:: PROBLEM DESCRIPTION ::
From the article on Calico Wallpaper, list every change the couple made to fit out their new studio space.

:: DOCUMENT SEGMENT ::
<<<<

When Hurricane Sandy hit New York in 2012, husband and wife Nick and Rachel Cope, like many other residents, found themselves stuck at home, in their Red Hook, Brooklyn, apartment. As a result of the storm, the New York University hospital unit where Rachel worked as an art therapist temporarily shut down, offering her a six-month paid leave, and many of the interiors projects Nick was working on were smack in the middle of downtown Manhattan’s blackout zone, where a good chunk of the city’s lower half lost power.

“We had to find something to do,” Rachel says. “We’d always wanted to work together and we share a similar aesthetic for interiors so we just said, ‘Let’s use this time as an opportunity to actually make something really special.’ ”

Sifting through samples of their Calico collection, inspired by Turkish marbleizing techniques.

The result was a cache of marbleized papers, hundreds of them. Rachel created her own paper using pulverized watercolor paper and a paper making kit—a skill she learned from her mother—which she dyed in beautiful patterns with natural pigments, inspired by a Turkish technique. Nick, ever the interior designer, had an epiphany: Wouldn’t they look stunning as wall coverings? The duo began cutting the giant originals into pieces so they could be scanned at extremely high definition and digitally stitched back together. The resulting patterns, used like wallpaper, were non-repeating, a quality Nick says is impossible to achieve by hand at such scale.

More than three years later, the operation—named Calico Wallpaper after the couple’s cat—has boomed into a buzzy label that has shown at Salone del Mobile in Milan and Design Miami. And as the orders skyrocketed, one thing was immediately clear: They had to stop running the business out of their Red Hook apartment. Another life change—a new baby—sealed the deal.

Rachel and Nick finger through a few books, seated on a sofa they picked up at the Future Perfect.

“She moved in and we moved our office out,” Rachel says with a laugh. And while the couple’s new studio space is just three minutes away from their home, it’s a completely new world. Says Rachel: “We can finally breathe.”

“It’s about the same amount of space we had at home,” Nick says. “But less Tetris-y.” Not to mention, they no longer have to call meetings next to a washer and dryer.

The new spot is sunny and spare; they refinished the floors, painted the walls, hung some of Rachel’s original artworks, and built a few long tables where their staff—a number that fluctuates between six and eight—sits behind their Apple desktops.

The sunny studio features several long tables that Rachel and Nick made themselves.

Now that the studio’s paper—100 percent cotton coated with alum, a chemical compound which helps the pigments take to the surface—is produced by Dieu Donné in Chelsea, and their printing is done in California, this space is truly their laboratory. Here, they get inspired, make original artworks (Rachel has a dying station set up on one side of the room), scan the pieces, and create the custom designs. They experiment with new materials—grinding up calcite, for instance, to add a slight shimmer—or bat around the idea of printing on gold leaf. Perhaps it goes without saying, but their dry-erase board is scrawled with the names of designers and special projects that seriously peaked our interest.

“I love making these original artworks, and Nick has this incredible understanding of digital design,” Rachel says. “And the new space lets us do both pretty seamlessly—it’s a good fit.”

A selection of natural pigments and ceramic vessels populate the work space Rachel uses to create original artworks.

>>>>

Data entries:
<<<<

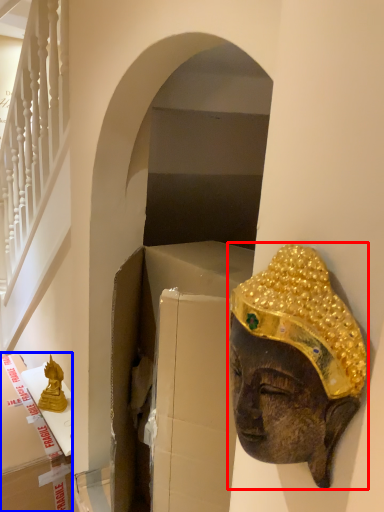
Question: Which of the following is the closest to the observer, person (highlighted by a red box) or cardboard box (highlighted by a blue box)?

Choices:
 (A) person
 (B) cardboard box

Answer: (A)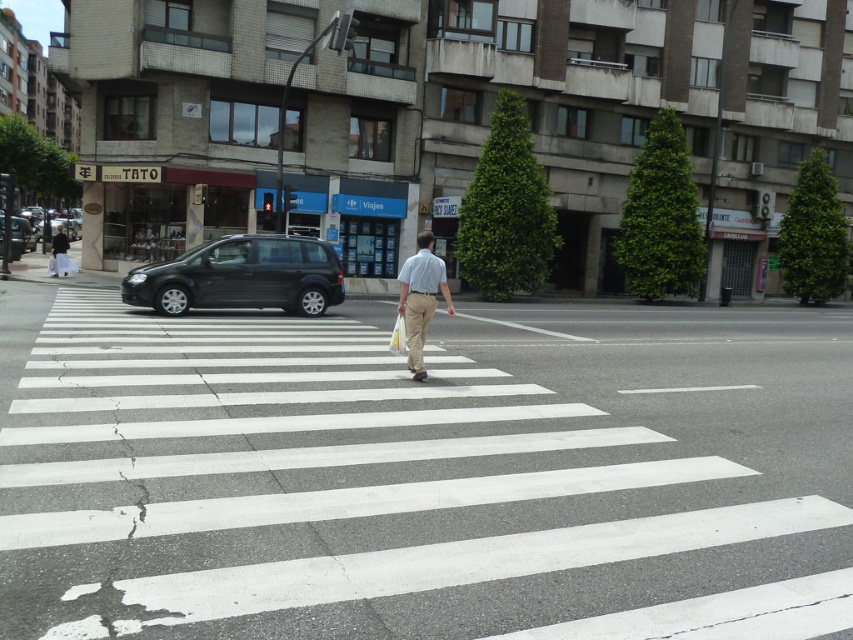
Question: Does khaki pants at center lie in front of light beige pants at left?

Choices:
 (A) no
 (B) yes

Answer: (B)

Question: Estimate the real-world distances between objects in this image. Which object is farther from the light beige pants at left?

Choices:
 (A) matte black car at left
 (B) khaki pants at center
 (C) black matte van at center
 (D) white asphalt crosswalk at center

Answer: (D)

Question: Based on their relative distances, which object is farther from the light beige pants at left?

Choices:
 (A) matte black car at left
 (B) white asphalt crosswalk at center
 (C) black matte van at center
 (D) khaki pants at center

Answer: (B)

Question: Which of the following is the closest to the observer?

Choices:
 (A) (61, 301)
 (B) (12, 234)
 (C) (422, 262)
 (D) (54, 272)

Answer: (C)

Question: Is black matte van at center bigger than matte black car at left?

Choices:
 (A) yes
 (B) no

Answer: (B)

Question: Does white asphalt crosswalk at center have a greater width compared to black matte van at center?

Choices:
 (A) no
 (B) yes

Answer: (B)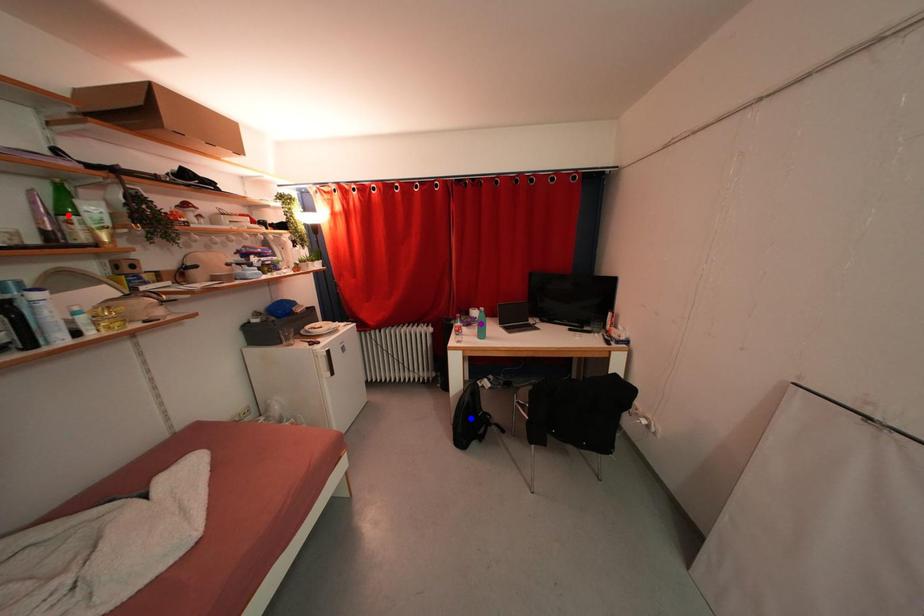
Order these from nearest to farthest:
A) red point
B) purple point
C) blue point

purple point
blue point
red point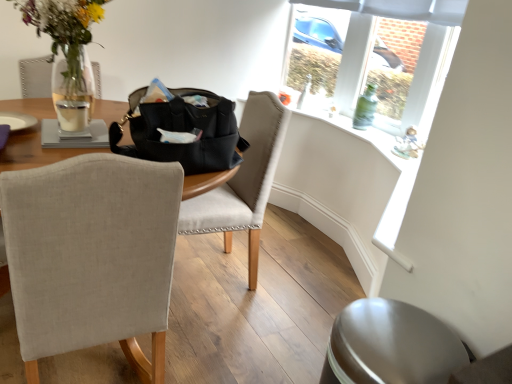
Find the location of a particular element. The image size is (512, 384). spots to the right of beige fabric chair at left, the first chair viewed from the front is located at coordinates click(223, 349).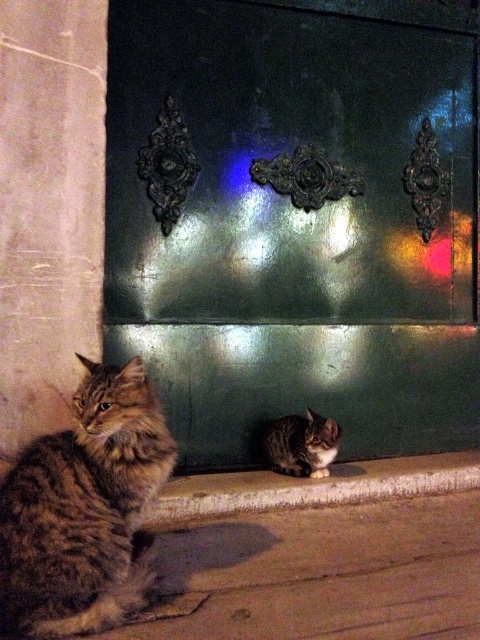
Question: Is tabby fur cat at left wider than smooth concrete ledge at lower center?

Choices:
 (A) yes
 (B) no

Answer: (B)

Question: Which point is closer to the camera?

Choices:
 (A) 19,630
 (B) 285,444

Answer: (A)

Question: Is tabby fur cat at left to the right of smooth concrete ledge at lower center from the viewer's perspective?

Choices:
 (A) no
 (B) yes

Answer: (A)

Question: Estimate the real-world distances between objects in this image. Which object is closer to the tabby fur cat at lower center?

Choices:
 (A) smooth concrete ledge at lower center
 (B) tabby fur cat at left

Answer: (A)

Question: Does tabby fur cat at left have a lesser width compared to tabby fur cat at lower center?

Choices:
 (A) yes
 (B) no

Answer: (B)

Question: Among these objects, which one is farthest from the camera?

Choices:
 (A) tabby fur cat at lower center
 (B) smooth concrete ledge at lower center
 (C) tabby fur cat at left

Answer: (A)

>>>>

:: RESPONSE AREA ::
- Refinished the floors
- Painted the walls
- Hung some of Rachel's original artworks
- Built a few long tables